Sala de espera de las urgencias de un hospital. Mientras tu familiar está con el médico y tú esperas fuera, caes en la cuenta de lo infranqueable de lo que a cada uno nos toca vivir. Mientras ves entrar y salir a médicos y enfermeras, te fijas en una joven que está esperando en esa misma sala para ser aliviada de su dolor. Custodiada por sus padres, testigos impotentes de su situación, los ves acariciarla cuando esos puntazos aprietan y retuercen su cuerpo. Buena medicina es esta de la cercanía que se pega al dolor del otro y lo acaricia intentando apaciguarlo. Esta medicina sana de la peor de las enfermedades: dejar que el dolor que trae la enfermedad se convierta en el horizonte de la propia existencia. Aquellos padres y aquellas caricias le están recordando a su hija que hay algo más; mejor dicho, que hay alguien más allá de ese dolor.
Y mientras sigues esperando en la sala de urgencias te das cuenta que hay ocasiones en que la vida te pilla con lo puesto y que con eso tienes que seguir adelante. Son momentos en que la evidencia sobre uno mismo se presenta sin cuotas ni rebajas.
En esos momentos comprendes que hay una forma de mirar la propia vida que no se improvisa. Y es que nuestra forma espontánea de percibir parece demasiado fijada a lo propio, demasiado vuelta sobre sí misma. No es cuestión de malicia, es torpeza que nos incapacita más de lo que nos podemos imaginar y nos deja varados en nosotros mismos. Es un espejismo que nos obnubila y hace que la autocomplacencia tenga algo tan fascinante. Afortunados los que despierten de ese aturdimiento.

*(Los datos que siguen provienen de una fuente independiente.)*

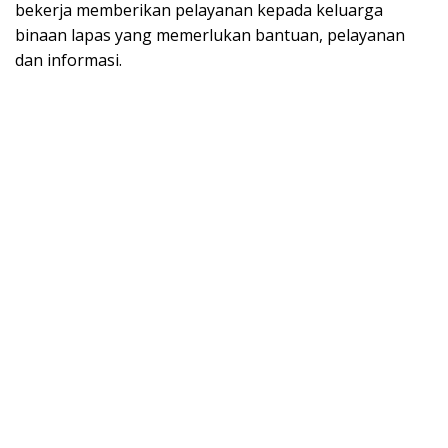
bekerja memberikan pelayanan kepada keluarga
binaan lapas yang memerlukan bantuan, pelayanan
dan informasi.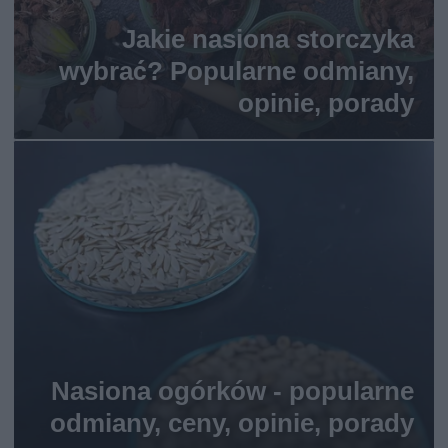
Jakie nasiona storczyka
wybrać? Popularne odmiany,
opinie, porady
Nasiona ogórków - popularne
odmiany, ceny, opinie, porady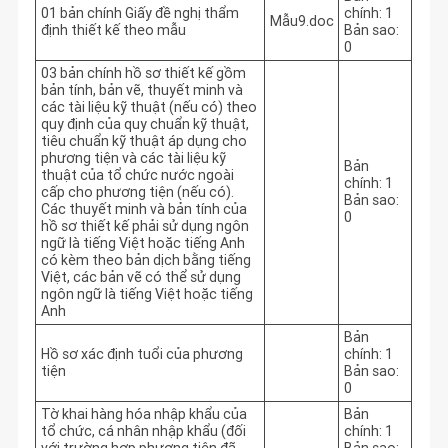
01 bản chính Giấy đề nghị thẩm
chính: 1
Mẫu9.doc
định thiết kế theo mẫu
Bản sao:
0
03 bản chính hồ sơ thiết kế gồm
bản tính, bản vẽ, thuyết minh và
các tài liệu kỹ thuật (nếu có) theo
quy định của quy chuẩn kỹ thuật,
tiêu chuẩn kỹ thuật áp dụng cho
phương tiện và các tài liệu kỹ
Bản
thuật của tổ chức nước ngoài
chính: 1
cấp cho phương tiện (nếu có).
Bản sao:
Các thuyết minh và bản tính của
0
hồ sơ thiết kế phải sử dụng ngôn
ngữ là tiếng Việt hoặc tiếng Anh
có kèm theo bản dịch bằng tiếng
Việt, các bản vẽ có thể sử dụng
ngôn ngữ là tiếng Việt hoặc tiếng
Anh
Bản
Hồ sơ xác định tuổi của phương
chính: 1
tiện
Bản sao:
0
Tờ khai hàng hóa nhập khẩu của
Bản
tổ chức, cá nhân nhập khẩu (đối
chính: 1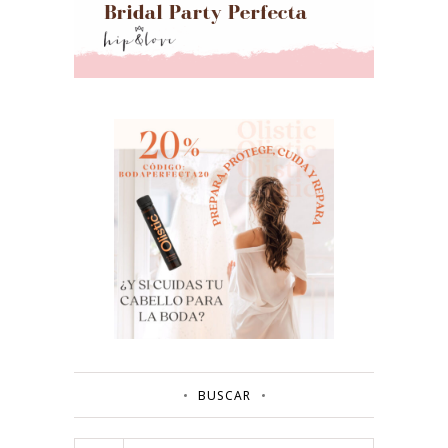
BUSCAR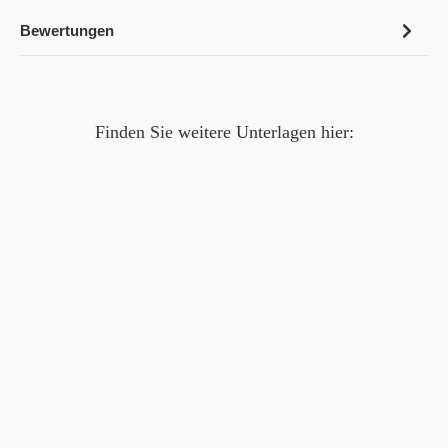
Bewertungen
Finden Sie weitere Unterlagen hier: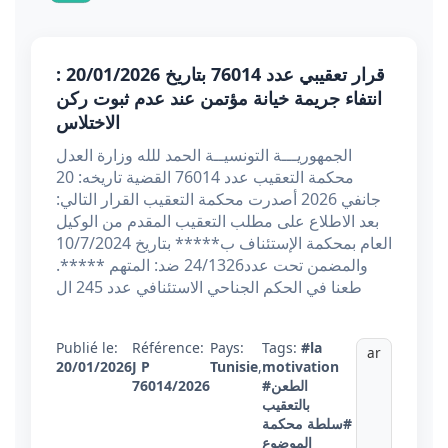
قرار تعقيبي عدد 76014 بتاريخ 20/01/2026 :
انتفاء جريمة خيانة مؤتمن عند عدم ثبوت ركن
الاختلاس
الجمهوريـــة التونسيــة الحمد للله وزارة العدل
محكمة التعقيب عدد 76014 القضية تاريخه: 20
جانفي 2026 أصدرت محكمة التعقيب القرار التالي:
بعد الاطلاع على مطلب التعقيب المقدم من الوكيل
العام بمحكمة الإستئناف ب***** بتاريخ 10/7/2024
والمضمن تحت عدد24/1326 ضد: المتهم *****.
طعنا في الحكم الجناحي الاستئنافي عدد 245 ال
Publié le:
Référence:
Pays:
Tags:
#la
ar
20/01/2026
J P
Tunisie
,
motivation
#الطعن
76014/2026
بالتعقيب
#سلطة محكمة
الموضوع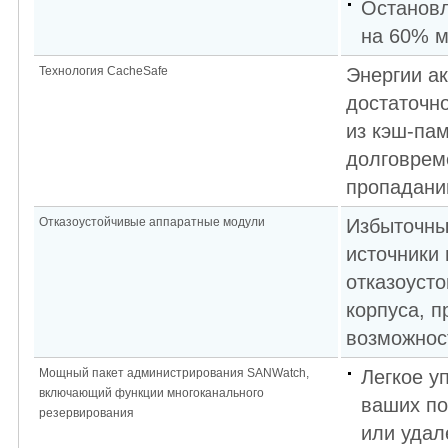
Остановл
на 60% м
Технология CacheSafe
Энергии а
достаточн
из кэш-па
долговрем
пропадани
Отказоустойчивые аппаратные модули
Избыточны
источники 
отказоусто
корпуса, 
возможност
Мощный пакет администрирования SANWatch,
Легкое у
включающий функции многоканального
ваших по
резервирования
или удал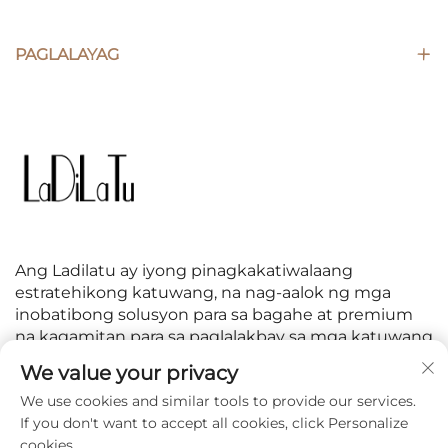
PAGLALAYAG
Ang Ladilatu ay iyong pinagkakatiwalaang
estratehikong katuwang, na nag-aalok ng mga
inobatibong solusyon para sa bagahe at premium
na kagamitan para sa paglalakbay sa mga katuwang
at customer sa buong mundo.
We value your privacy
We use cookies and similar tools to provide our services.
SUNDIN AKO
If you don't want to accept all cookies, click Personalize
cookies.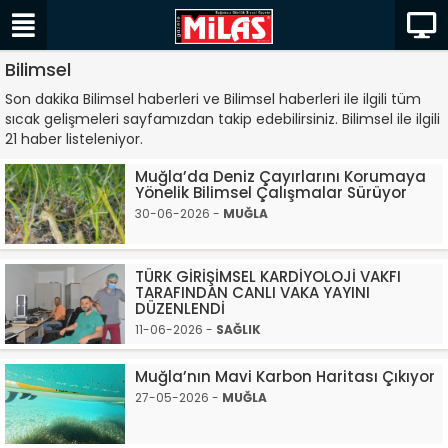
Bilimsel
Son dakika Bilimsel haberleri ve Bilimsel haberleri ile ilgili tüm
sıcak gelişmeleri sayfamızdan takip edebilirsiniz. Bilimsel ile ilgili
21 haber listeleniyor.
Muğla’da Deniz Çayırlarını Korumaya
Yönelik Bilimsel Çalışmalar Sürüyor
30-06-2026 -
MUĞLA
TÜRK GİRİŞİMSEL KARDİYOLOJİ VAKFI
TARAFINDAN CANLI VAKA YAYINI
DÜZENLENDİ
11-06-2026 -
SAĞLIK
Muğla’nın Mavi Karbon Haritası Çıkıyor
27-05-2026 -
MUĞLA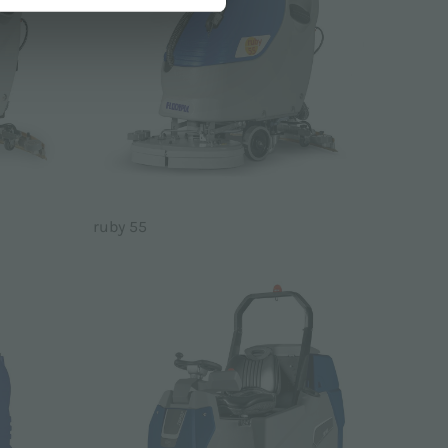
ruby 55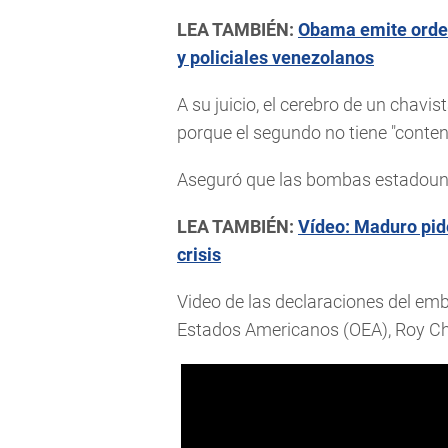
LEA TAMBIÉN:
Obama emite orden 
y policiales venezolanos
A su juicio, el cerebro de un chavis
porque el segundo no tiene "conteni
Aseguró que las bombas estadounide
LEA TAMBIÉN:
Vídeo: Maduro pide
crisis
Video de las declaraciones del em
Estados Americanos (OEA), Roy Ch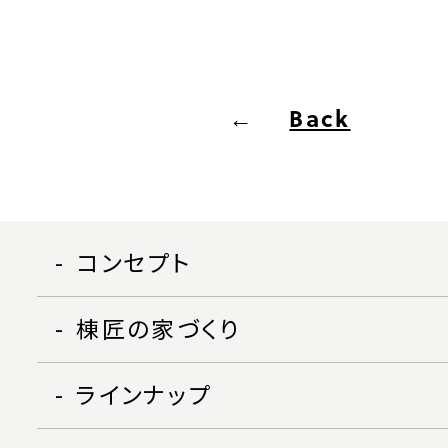
Back
コンセプト
棟匠の家づくり
ラインナップ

Quizá fue la experiencia de aquellos discípulos encerrados por miedo, atascados en ellos mismos, sin capacidad para percibir algo que no fueran amenazas y peligros y que les mantenía atrancados a cal y canto. Un miedo que había llegado a debilitarles el ánimo, la vitalidad y el aliento. Fue necesario un viento recio y un fuego abrasador para devolverles a la vida. Y es que el miedo tiene la virtualidad de secuestrar todas nuestras posibilidades, arrebatándonos incluso aquello de lo que seríamos capaces.
En todas nuestras historias hay un momento en que toca volver a la vida, volver a recrear lo que parecía perdido, robustecer el ánimo, fortalecer el deseo, recobrar el horizonte. Es una experiencia recia y abrasadora que, aun aconteciendo en ti no puedes arrogártela ni apropiártela. Simplemente sucede y no se necesita más que dejar que lo alcance todo y todo lo llene de fuerza y vida.